* WHAT NEEDS TO BE DONE *
Revise the records starting at the line containing "PREPARATION" and ending at the line containing "Nicoya improves human life", replacing "spectacular results" with "remarkable results" and keeping everything else unchanged. Leave the pictures out of your answer.

┌──

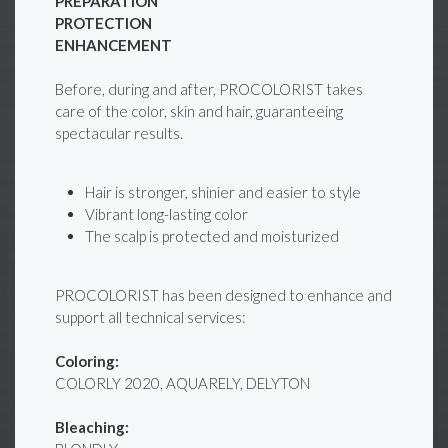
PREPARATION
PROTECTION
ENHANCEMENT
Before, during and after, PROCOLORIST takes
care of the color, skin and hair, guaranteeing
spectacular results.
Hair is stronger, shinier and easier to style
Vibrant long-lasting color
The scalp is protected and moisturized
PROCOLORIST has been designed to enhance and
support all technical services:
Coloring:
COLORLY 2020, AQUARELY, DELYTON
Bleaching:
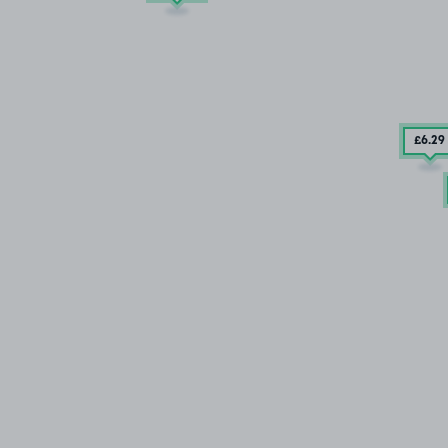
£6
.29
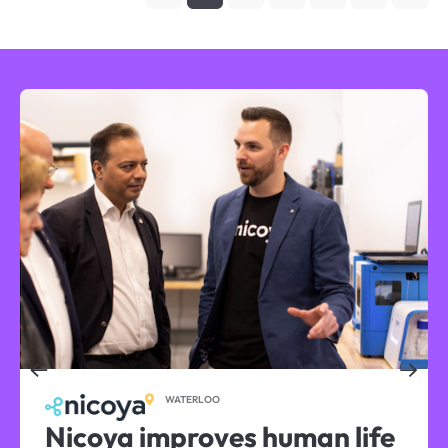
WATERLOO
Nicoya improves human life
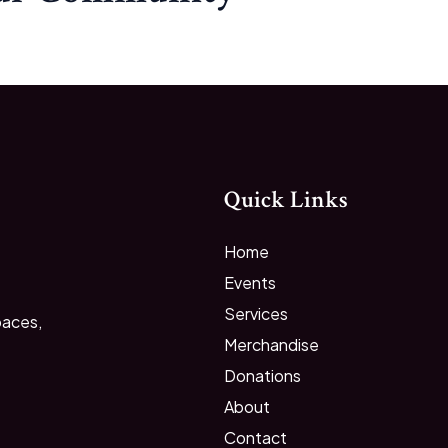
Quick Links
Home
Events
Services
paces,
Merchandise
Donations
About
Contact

└──
┌──

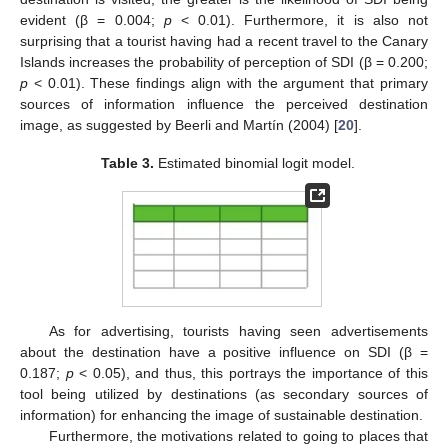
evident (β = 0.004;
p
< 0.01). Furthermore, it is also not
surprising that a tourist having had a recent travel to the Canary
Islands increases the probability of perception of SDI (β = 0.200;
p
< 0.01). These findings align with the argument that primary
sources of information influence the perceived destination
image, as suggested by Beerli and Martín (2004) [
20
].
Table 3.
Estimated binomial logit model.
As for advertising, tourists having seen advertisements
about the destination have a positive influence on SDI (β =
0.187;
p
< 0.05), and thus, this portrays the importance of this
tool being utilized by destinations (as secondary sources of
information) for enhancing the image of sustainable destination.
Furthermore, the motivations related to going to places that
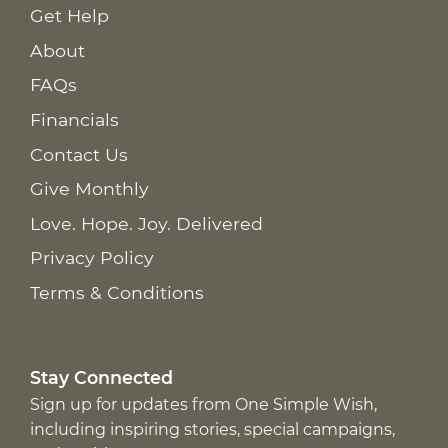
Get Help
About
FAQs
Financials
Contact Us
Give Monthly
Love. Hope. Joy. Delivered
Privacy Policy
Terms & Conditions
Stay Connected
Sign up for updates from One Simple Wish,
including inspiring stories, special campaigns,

└──
┌──

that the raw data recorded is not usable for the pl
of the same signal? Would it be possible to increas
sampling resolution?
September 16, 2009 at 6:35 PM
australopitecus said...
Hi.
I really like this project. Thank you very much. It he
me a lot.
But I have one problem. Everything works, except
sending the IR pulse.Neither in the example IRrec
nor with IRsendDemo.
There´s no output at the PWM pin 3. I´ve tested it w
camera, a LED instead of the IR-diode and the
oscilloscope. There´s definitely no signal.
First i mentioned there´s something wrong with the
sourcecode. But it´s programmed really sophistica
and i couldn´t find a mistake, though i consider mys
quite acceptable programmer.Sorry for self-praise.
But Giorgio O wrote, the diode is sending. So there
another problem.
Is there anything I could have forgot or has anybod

└──

* SOLUTION FOR THIS TASK *
PREPARATION
PROTECTION
ENHANCEMENT
Before, during and after, PROCOLORIST takes
care of the color, skin and hair, guaranteeing
remarkable results.
Hair is stronger, shinier and easier to style
Vibrant long-lasting color
The scalp is protected and moisturized
PROCOLORIST has been designed to enhance and
support all technical services:
Coloring:
COLORLY 2020, AQUARELY, DELYTON
Bleaching:
£6
.29
WATERLOO
Nicoya improves human life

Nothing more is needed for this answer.